Considérez également le fait que le nom ‘Brontë’ était à l’origine ‘Brunty’, qui, comme la plupart des noms de famille se terminant par y (aigh en irlandais) est un nom irlandais. Le père clérical de droite des sœurs l’a francisé dans sa quête de respectabilité en Angleterre. Le pays de Brontë en Irlande n’est pas les landes du Yorkshire autour de Haworth mais la région du comté de Down d’où venait Patrick. Lorsque Branwell, imbibé de gin et représentant stéréotypé des Irlandais, a déplu aux habitants locaux, ils ont brûlé une effigie de lui avec un hareng dans une main et une pomme de terre dans l’autre. Branwell était un fervent supporter du politicien irlandais Daniel O’Connell, leader du plus grand mouvement de réforme de l’Europe du XIXe siècle.

Donc, en supposant que Heathcliff soit vraiment irlandais, peut-être est-il acceptable qu’un acteur blanc le représente. Mais pourquoi pensons-nous même en ces termes ? Pourquoi s’accrocher à une vision aussi naïve de la représentation dramatique ? Car penser que chaque aspect d’un acteur doit représenter avec précision chaque aspect du personnage qu’il ou elle joue est absurde. Margot Robbie, qui jouera Catherine, la représente avec précision dans la mesure où elle est une femme, mais pas dans la mesure où elle est beaucoup plus âgée que Catherine dans le livre. Elle peut également avoir un nez de forme différente. Personne n’imagine que chaque caractéristique de la performance d’un acteur est, en ce sens, représentative. Si un acteur trébuche et tombe, est-ce un accident ? Ou est-ce requis par le scénario ?

Pourquoi s’accrocher à une vision aussi naïve de la représentation dramatique ?

Selon cette vision, un acteur noir peut jouer un personnage blanc parce que son ethnie n’a pas besoin d’être représentative, tout comme sa taille ou son poids n’ont pas besoin de l’être.
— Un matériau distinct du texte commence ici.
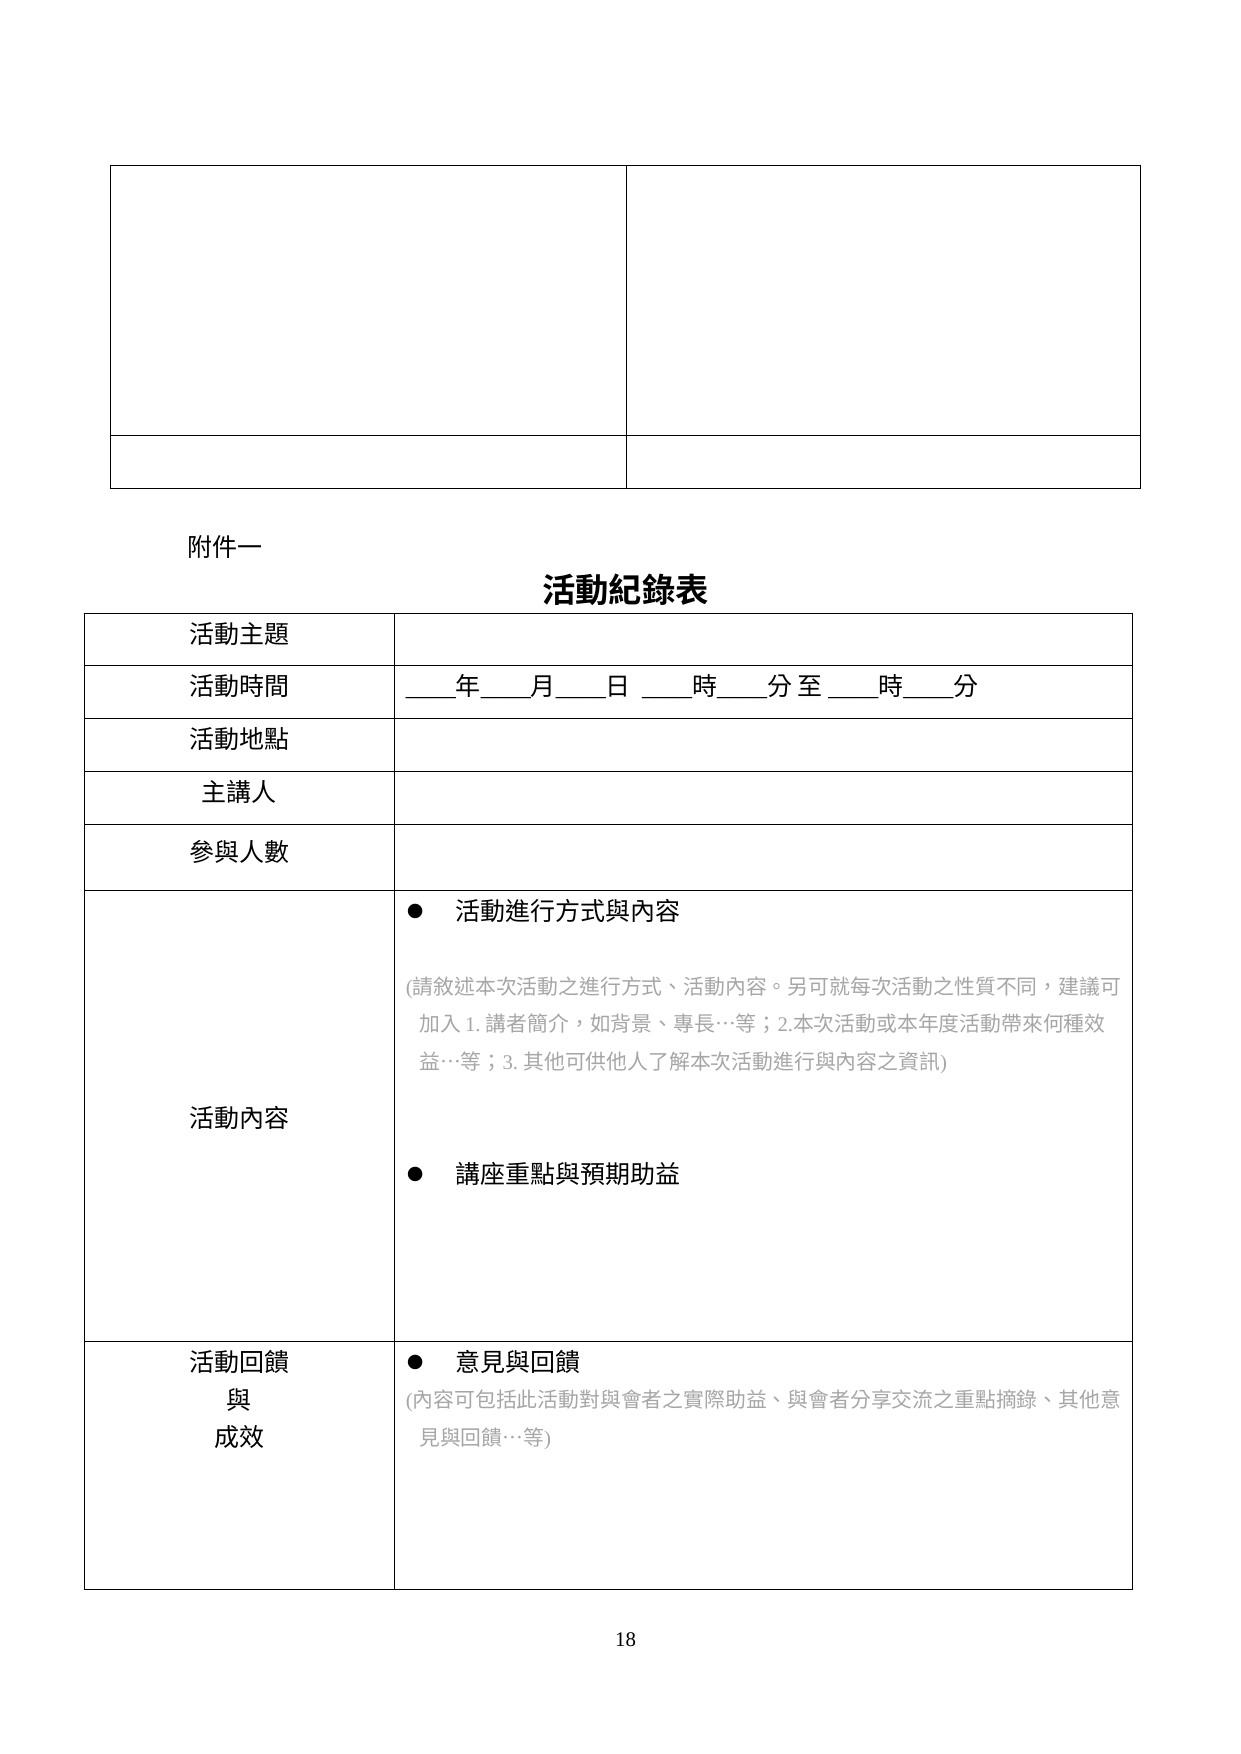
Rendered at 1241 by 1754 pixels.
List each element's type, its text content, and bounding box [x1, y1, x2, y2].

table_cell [395, 1342, 1132, 1588]
table_cell 活動時間 [85, 666, 394, 718]
table_cell 活動內容 [85, 891, 394, 1341]
table_cell 活動回饋 與 成效 [85, 1342, 394, 1588]
text 活動紀錄表 [187, 564, 1063, 612]
table_cell [627, 166, 1140, 435]
table_cell [395, 772, 1132, 824]
table_cell ____年____月____日 ____時____分 至 ____時____分 [395, 666, 1132, 718]
table_cell 活動地點 [85, 719, 394, 771]
table_cell 活動進行方式與內容 (請敘述本次活動之進行方式、活動內容。另可就每次活動之性質不同，建議可加入1. 講者簡介，如背景、專長…等；2.本次活動或本年度活動帶來何種效益…等；3. 其他可供他人了解本次活動進行與內容之資訊) 講座重點與預期助益 [395, 891, 1132, 1341]
table_cell [395, 825, 1132, 890]
table_cell [395, 719, 1132, 771]
table_cell [627, 436, 1140, 488]
table_header [395, 614, 1132, 665]
table_cell 參與人數 [85, 825, 394, 890]
table_cell [111, 436, 626, 488]
table_cell 主講人 [85, 772, 394, 824]
table_header 活動主題 [85, 614, 394, 665]
text 附件一 [187, 527, 1063, 564]
table_cell [111, 166, 626, 435]
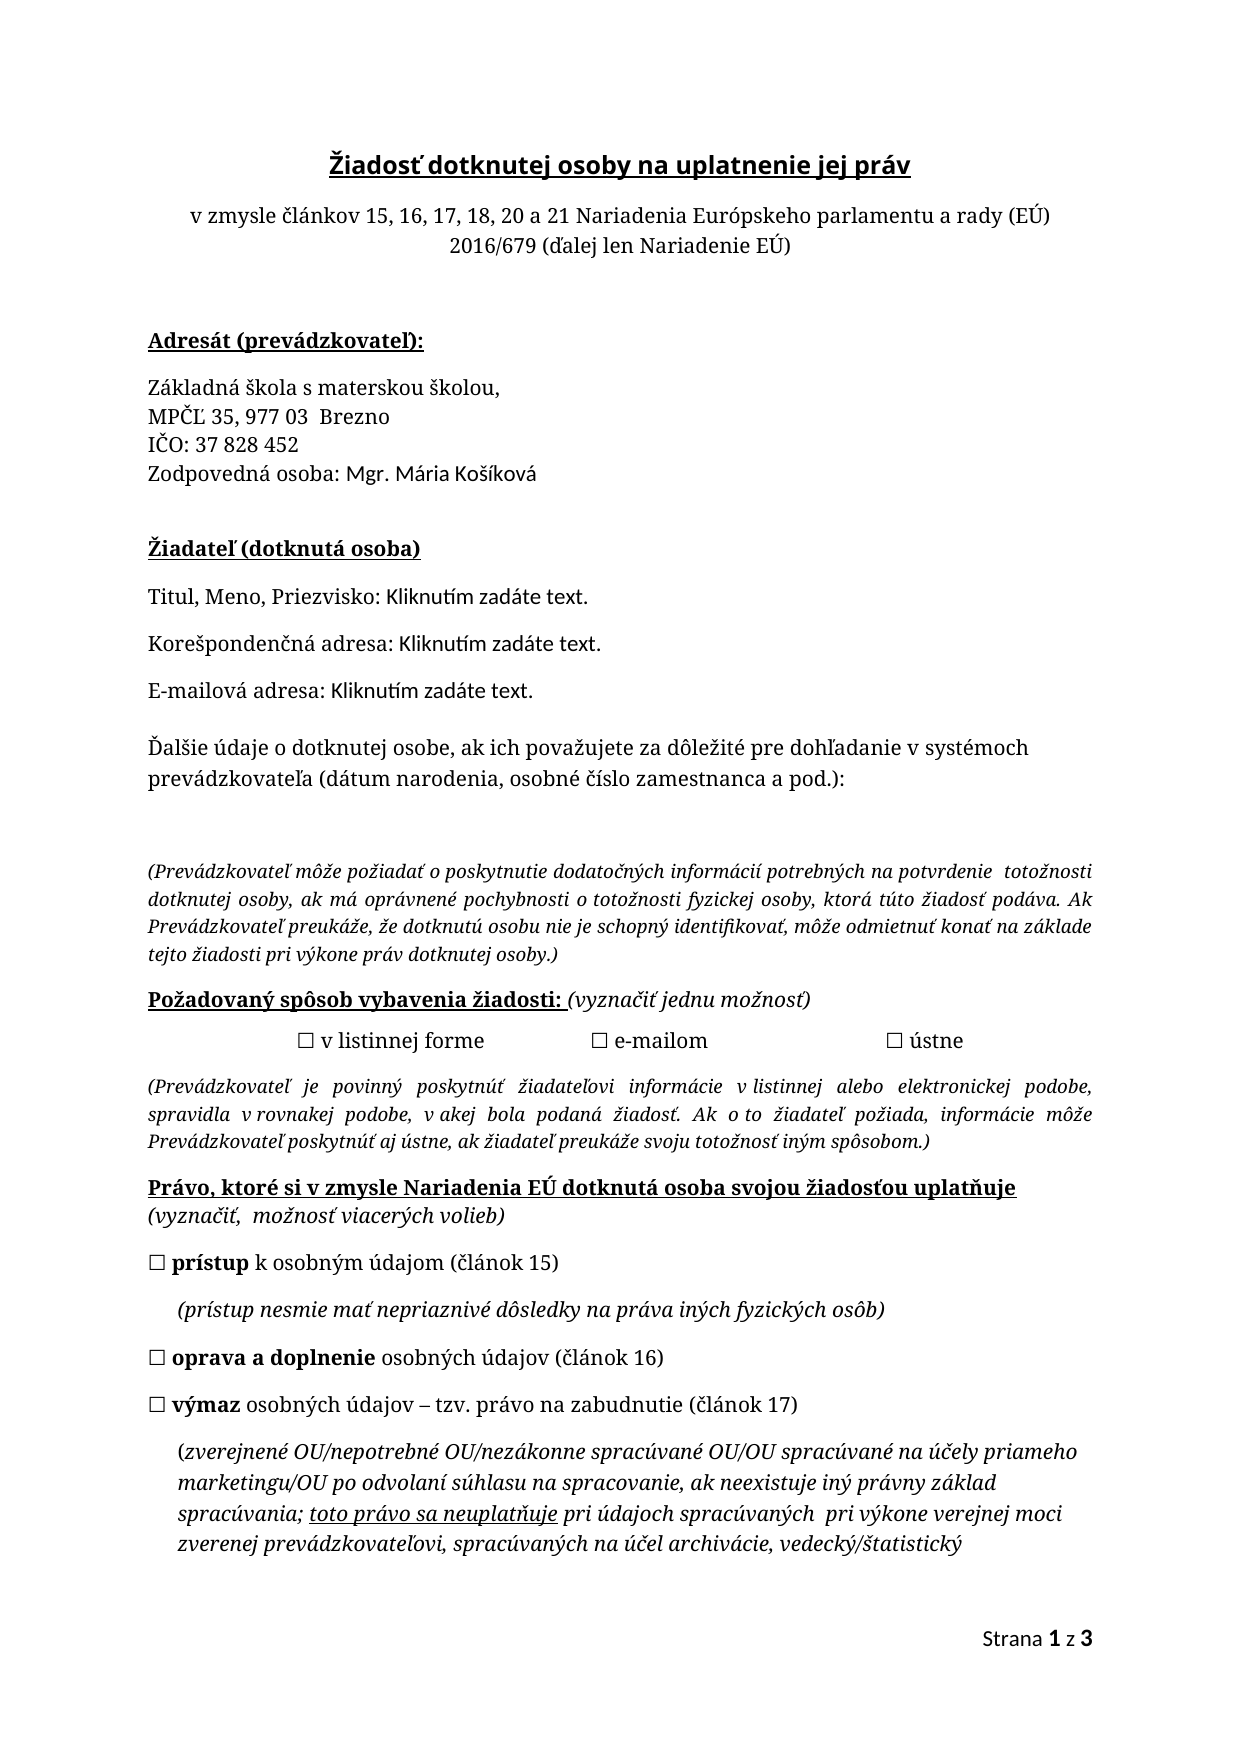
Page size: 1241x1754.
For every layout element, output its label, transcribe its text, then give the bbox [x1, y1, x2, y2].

text E-mailová adresa: [148, 676, 1093, 705]
list (prístup nesmie mať nepriaznivé dôsledky na práva iných fyzických osôb) [177, 1296, 1093, 1324]
text (vyznačiť, možnosť viacerých volieb) [148, 1201, 1093, 1229]
text Ďalšie údaje o dotknutej osobe, ak ich považujete za dôležité pre dohľadanie v systémoch prevádzkovateľa (dátum narodenia, osobné číslo zamestnanca a pod.): [148, 733, 1093, 792]
text prístup k osobným údajom (článok 15) [148, 1248, 1093, 1277]
text (Prevádzkovateľ je povinný poskytnúť žiadateľovi informácie v listinnej alebo elektronickej podobe, spravidla v rovnakej podobe, v akej bola podaná žiadosť. Ak o to žiadateľ požiada, informácie môže Prevádzkovateľ poskytnúť aj ústne, ak žiadateľ preukáže svoju totožnosť iným spôsobom.) [148, 1073, 1093, 1154]
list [177, 1437, 1093, 1558]
text Žiadosť dotknutej osoby na uplatnenie jej práv [148, 148, 1093, 182]
text Zodpovedná osoba: [148, 459, 1093, 487]
text (Prevádzkovateľ môže požiadať o poskytnutie dodatočných informácií potrebných na potvrdenie totožnosti dotknutej osoby, ak má oprávnené pochybnosti o totožnosti fyzickej osoby, ktorá túto žiadosť podáva. Ak Prevádzkovateľ preukáže, že dotknutú osobu nie je schopný identifikovať, môže odmietnuť konať na základe tejto žiadosti pri výkone práv dotknutej osoby.) [148, 858, 1093, 967]
list v listinnej forme e-mailom ústne [296, 1026, 1093, 1054]
text Požadovaný spôsob vybavenia žiadosti: (vyznačiť jednu možnosť) [148, 985, 1093, 1014]
text Právo, ktoré si v zmysle Nariadenia EÚ dotknutá osoba svojou žiadosťou uplatňuje [148, 1173, 1093, 1201]
text Adresát (prevádzkovateľ): [148, 326, 1093, 355]
text Titul, Meno, Priezvisko: [148, 582, 1093, 610]
text v zmysle článkov 15, 16, 17, 18, 20 a 21 Nariadenia Európskeho parlamentu a rady (EÚ) 2016/679 (ďalej len Nariadenie EÚ) [148, 201, 1093, 260]
text oprava a doplnenie osobných údajov (článok 16) [148, 1343, 1093, 1371]
text MPČĽ 35, 977 03 Brezno [148, 402, 1093, 430]
text Základná škola s materskou školou, [148, 373, 1093, 402]
text Žiadateľ (dotknutá osoba) [148, 534, 1093, 563]
text výmaz osobných údajov – tzv. právo na zabudnutie (článok 17) [148, 1390, 1093, 1419]
text Korešpondenčná adresa: [148, 629, 1093, 658]
text IČO: 37 828 452 [148, 430, 1093, 459]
Et les acteurs blancs peuvent jouer des individus noirs parce que nous, le public, mettons provisoirement de côté leur ethnie et ne la considérons pas comme représentative. Mais cela signifie évidemment que les acteurs blancs s’approprient la plupart des rôles.

Cependant, l’ethnie est un sujet trop important pour être mis de côté. Et les acteurs issus de minorités ont été traités de manière injuste pendant bien trop longtemps. Nous devrions donc viser une situation dans laquelle les acteurs issus de minorités ethniques peuvent jouer des individus blancs, ce qui signifie que leur couleur de peau réelle est temporairement ignorée par le public sans que cela constitue une dévalorisation. Et, en effet, sans que le public pense qu’on lui dit que, par exemple, Jules César ou Élisabeth I étaient vraiment noirs. Cela signifie également que les acteurs blancs peuvent jouer des individus noirs ou bruns sans que le public y voit des connotations impérialistes.

Pour que tout cela se produise, nous aurons besoin de changements non seulement dans le théâtre ou l’industrie cinématographique mais dans la société en général. Et les signes, alors que l’extrême droite continue de croître dans le monde occidental, ne sont pas propices.


Terry Eagleton is a critic, literary theorist, and UnHerd columnist.